» Task goal
Reproduce word for word the stretch of the listing below from the line containing "property type and" through the end of the listing, both ends included, and nothing else.

◇ ◇ ◇ ◇ ◇

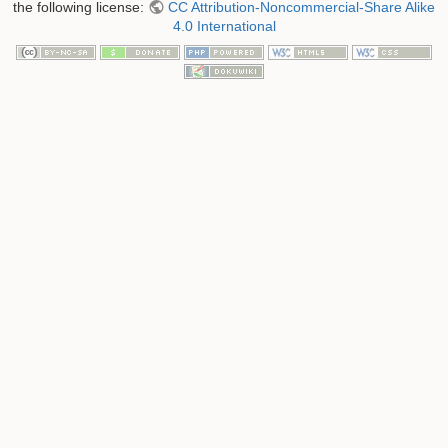
the following license:
CC Attribution-Noncommercial-Share Alike
4.0 International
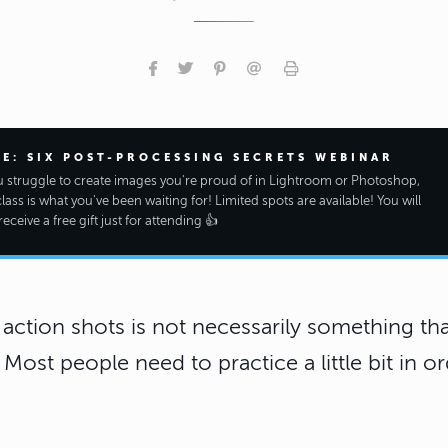
EE: SIX POST-PROCESSING SECRETS WEBINAR
ou struggle to create images you're proud of in Lightroom or Photoshop,
class is what you've been waiting for! Limited spots are available! You will
receive a free gift just for attending 👍
 action shots is not necessarily something that
ost people need to practice a little bit in or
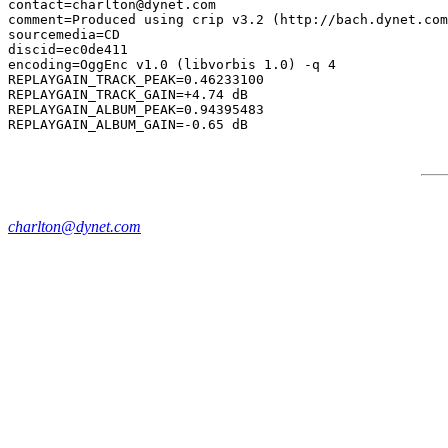
contact=charlton@dynet.com

comment=Produced using crip v3.2 (http://bach.dynet.com
sourcemedia=CD

discid=ec0de411

encoding=OggEnc v1.0 (libvorbis 1.0) -q 4

REPLAYGAIN_TRACK_PEAK=0.46233100

REPLAYGAIN_TRACK_GAIN=+4.74 dB

REPLAYGAIN_ALBUM_PEAK=0.94395483

charlton@dynet.com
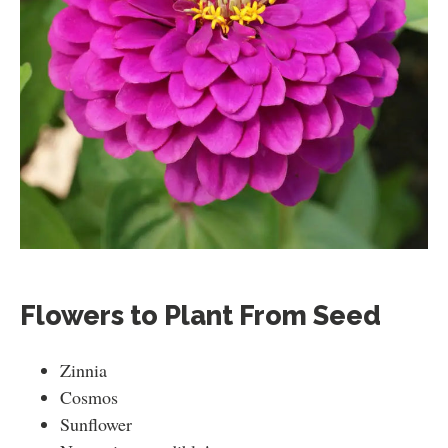
Flowers to Plant From Seed
Zinnia
Cosmos
Sunflower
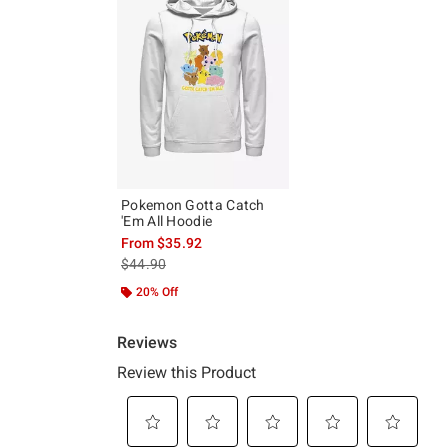
Pokemon Gotta Catch
'Em All Hoodie
From
$35.92
is sales price, the original price is
$44.90
20% Off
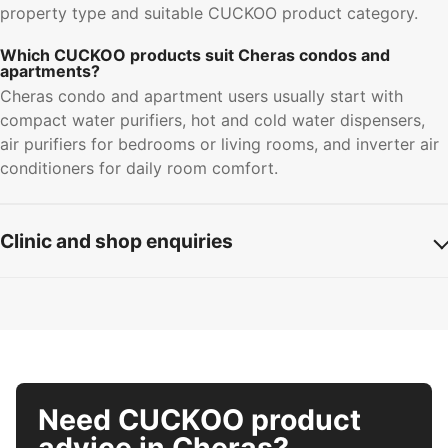
property type and suitable CUCKOO product category.
Which CUCKOO products suit Cheras condos and
apartments?
Cheras condo and apartment users usually start with
compact water purifiers, hot and cold water dispensers,
air purifiers for bedrooms or living rooms, and inverter air
conditioners for daily room comfort.
Clinic and shop enquiries
Need CUCKOO product
advice in Cheras?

◇ ◇ ◇ ◇ ◇

» Response
property type and suitable CUCKOO product category.
Which CUCKOO products suit Cheras condos and
apartments?
Cheras condo and apartment users usually start with
compact water purifiers, hot and cold water dispensers,
air purifiers for bedrooms or living rooms, and inverter air
conditioners for daily room comfort.
Clinic and shop enquiries
Need CUCKOO product
advice in Cheras?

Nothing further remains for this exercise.